A common data type in statistics is a categorical variable (i.e. a factor)

  • Can appear to be a character vector/column
    • Can easily trip an unsuspecting analyst up
  • Data will be a set of common groups/categories
pet_vec <- c("Dog", "Dog", "Cat", "Dog", "Bird", "Bird")
  • This is a character vector

Factors

  • We can simply coerce this to a vector of factors
  • Categories will automatically be assigned alphabetically using as.factor()
pet_factors <- as.factor(pet_vec)
pet_factors

We can manually set these categories as levels using factor()
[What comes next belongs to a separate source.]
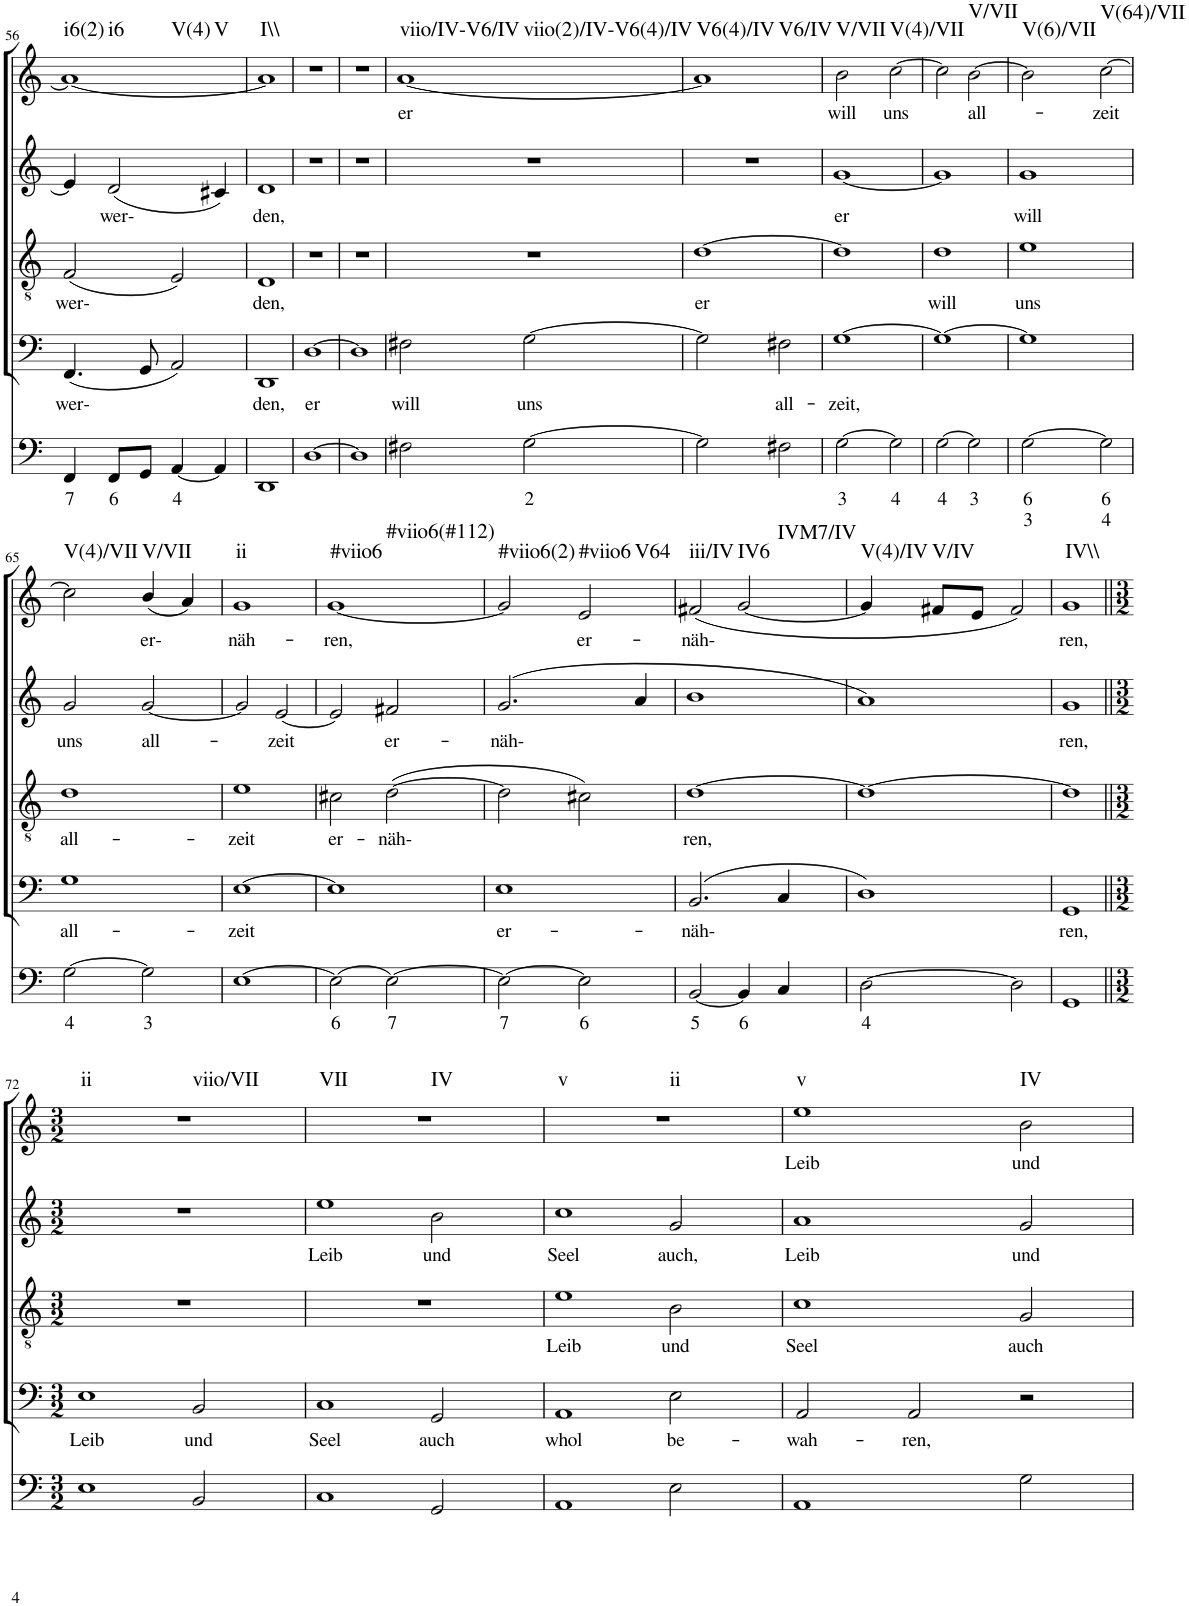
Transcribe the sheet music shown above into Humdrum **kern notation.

pet_factors <- factor(pet_vec, levels = c("Dog", "Cat", "Bird"))
pet_factors

Factors

  • These are actually stored as integers
  • Each integer corresponds to a level
str(pet_factors)
as.integer(pet_factors)
as.character(pet_factors)

The package forcats

  • forcats is a part of the core tidyverse
    • Specifically for wrangling factors
    • Also plays very nicely with stringr

Some Handy Tricks

  • fct_inorder() sets categories in the order they appear
    • Sort your data.frame then apply fct_inorder() for nice structured plots
fct_inorder(pet_vec)
  • fct_infreq() sets categories by their frequency
fct_infreq(pet_vec)

Some Handy Tricks

  • Collapse categories with fewer than n entries
fct_lump_min(pet_vec, min = 3)
  • Collapse categories with fewer than p entries
fct_lump_prop(pet_vec, prop = 0.3)
  • Reverse the order (will automatically coerce to a factor)
fct_rev(pet_vec)